Le roi avait glissé de son siége, pâmé, couvert de sang et de vin. Dorin s’était élancé pour le venger, Lionel avait saisi l’épée, et Bohor, le grand sceptre à la main, lui venait en aide. Sans l’intérêt que bien des chevaliers présents portaient aux enfants, leur vaillance eût servi de peu ; déjà même, épuisés de fatigue, ils allaient être mis sans défense, et Claudas, en revenant à lui, jurait qu’ils ne lui échapperaient pas. Alors Sarayde, la sage demoiselle, les entraîne vers la porte ; Dorin les y poursuit. Lionel se retourne, rassemble toutes les forces qui lui restent et le frappe à deux mains de sa tranchante épée. Dorin veut parer le coup du bras gauche, la lame tranche le bras, descend sur la joue, entame la gorge ; et Bohor, levant le sceptre dont il s’est emparé, lui fait une large ouverture au front. Dorin tombe, pousse un dernier cri et meurt. Alors on n’eût pas entendu Dieu tonner. Claudas s’élance sur les enfants ; Sarayde se souvient à propos des enseignements de la Dame du lac, prononce un mot, et, par l’effet d’un enchantement, les enfants prennent l’apparence des deux lévriers, et les lévriers celle des deux enfants. Claudas que la fureur aveugle hausse l’épée devant lui ; Sarayde se jette en avant et couvre les enfants, si bien que la pointe de l’acier l’atteint et lui fend le visage, au-dessus de l’œil droit. Le sourcil en garda toujours la cicatrice. À la vue du sang qui l’inonde, elle s’effraie et pousse un cri : « Ah ! roi Claudas, vous me faites bien regretter d’être venue dans votre cour ; que vous ont pu faire les beaux lévriers qui m’accompagnaient ? »

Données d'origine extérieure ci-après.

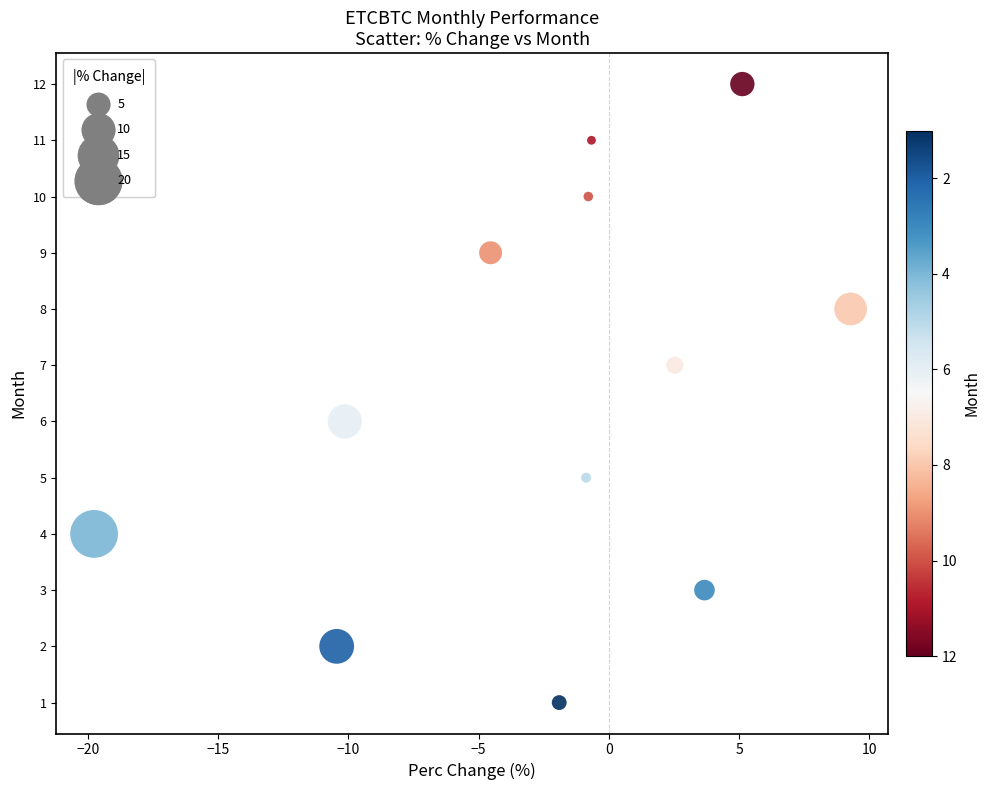

What is the range of Y values (max minus min)?

11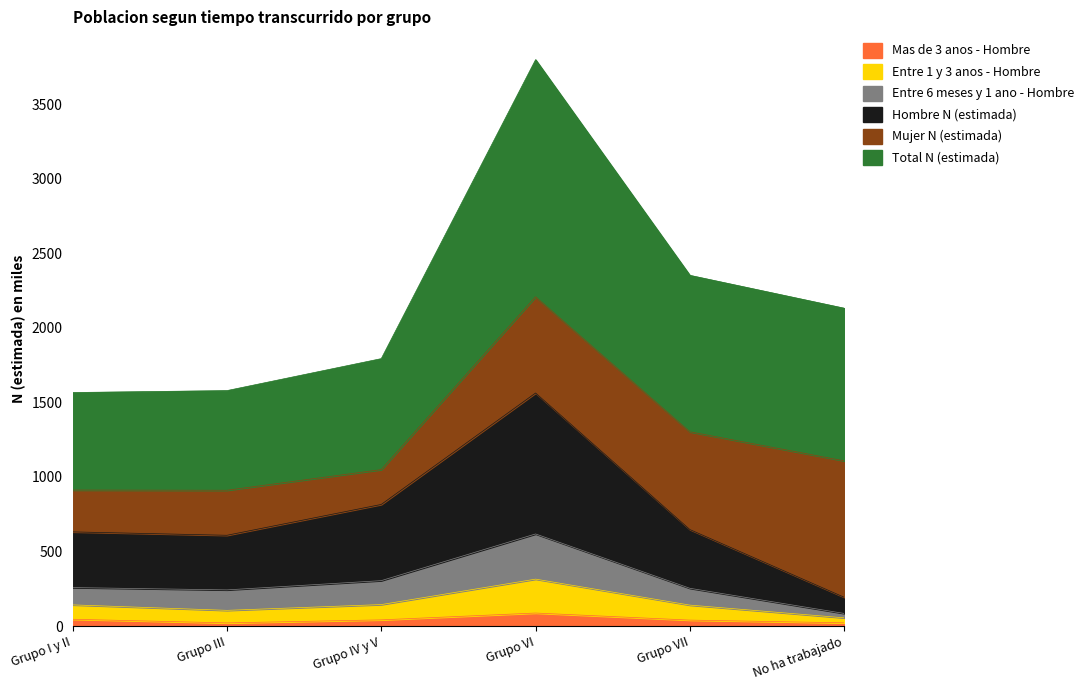

What is the difference between the second highest and minimum values in the Total N (estimada) series?

785.9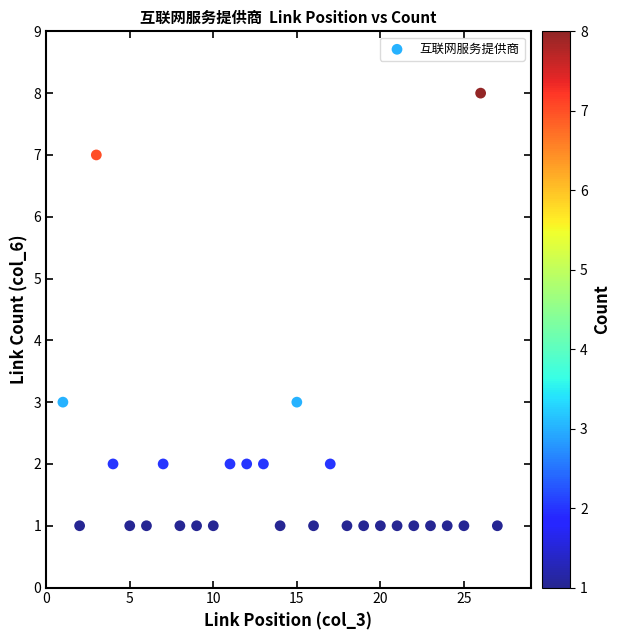

What is the range of X values (max minus min)?

26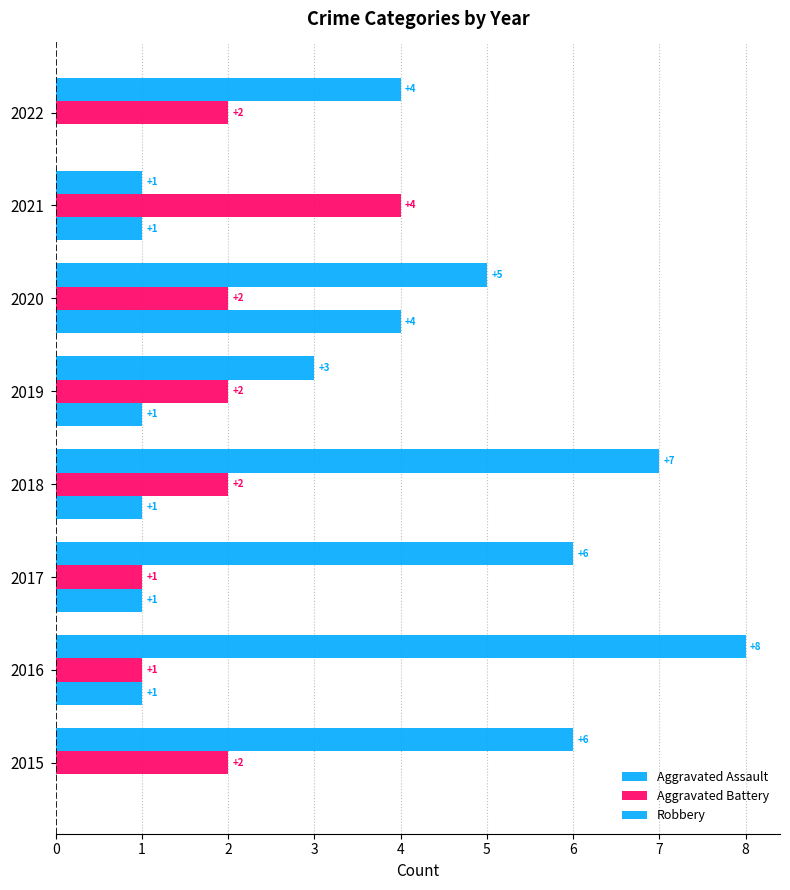

Count the number of categories in the chart.

8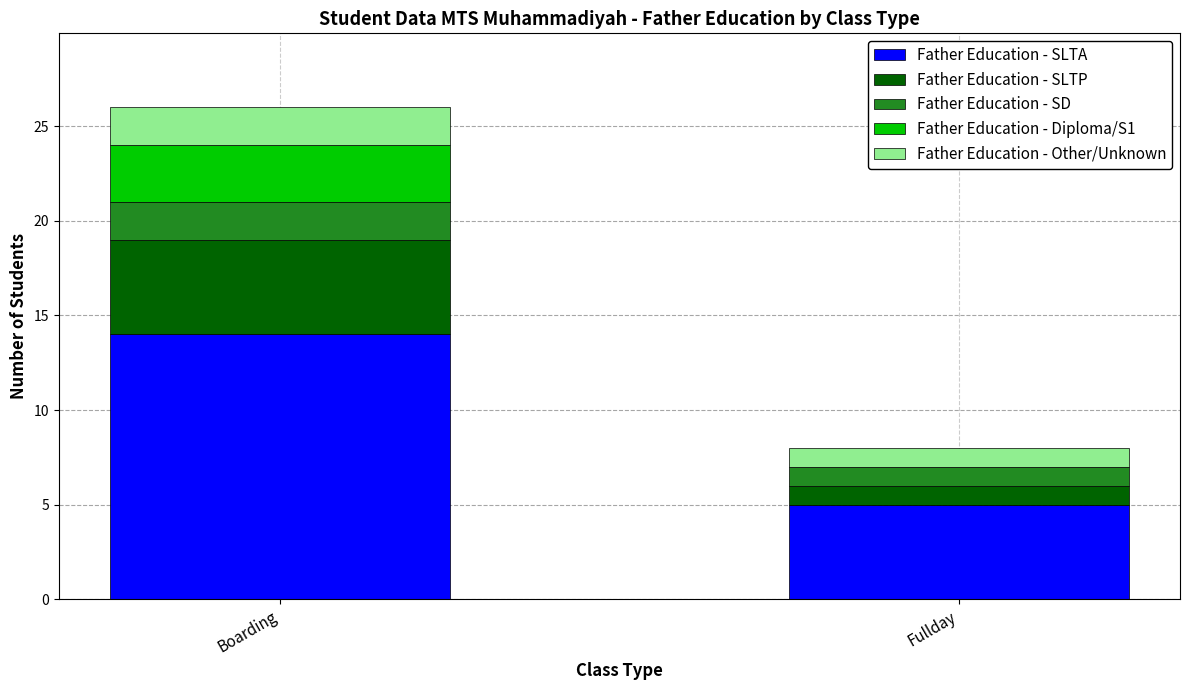

Read the Father Education - SLTA value at Fullday.

5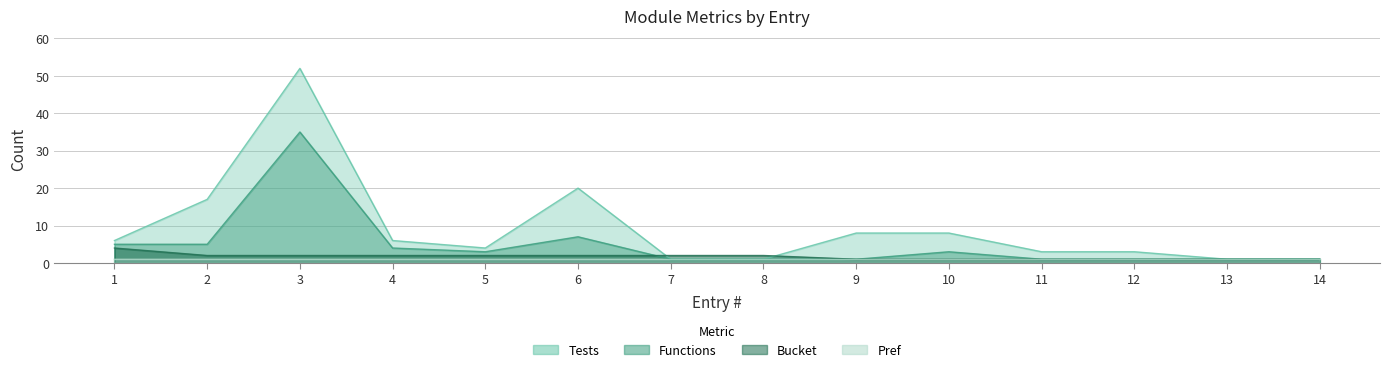

Which category has the highest value in the Functions series?

3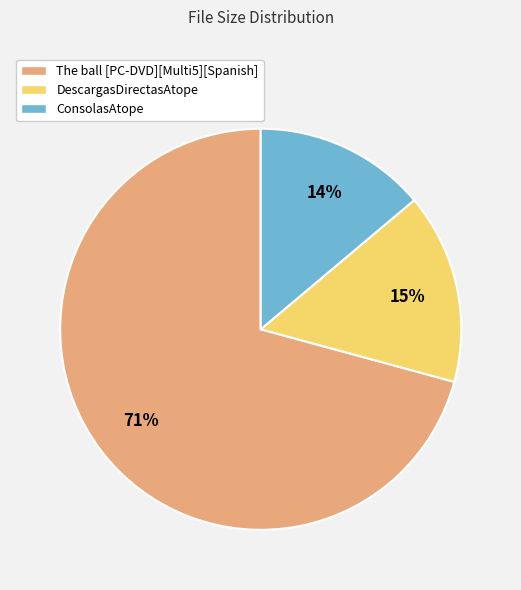

Count the number of slices in the pie.

3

Claudas regarde et ne voit plus devant lui que les lévriers. Les enfants lui paraissent s’enfuir ; il court vers eux, les joint, lève l’épée tranchante qui retombe sur la barre de la porte et éclate en morceaux. « Dieu soit loué ! se dit-il alors, mon arme s’est brisée avant d’avoir touché les enfants du roi Bohor de Gannes. Je n’aurais trouvé personne en cour pour me justifier de les avoir frappés. Ils mourront, mais après avoir été jugés, et sans qu’on puisse me blâmer. » Alors, jetant le tronçon de l’épée, il saisit les deux enfants et les donne à garder à ses plus fidèles serviteurs.

Et si le roi Claudas regrette son fils, les deux maîtres, Pharien et Lambègue, ne sont pas moins affligés que lui. Ils croient leurs deux jeunes seigneurs aux mains de leur ennemi et ne doutent pas qu’ils ne soient jugés à mourir. Mais il faut ici revenir à la demoiselle du lac.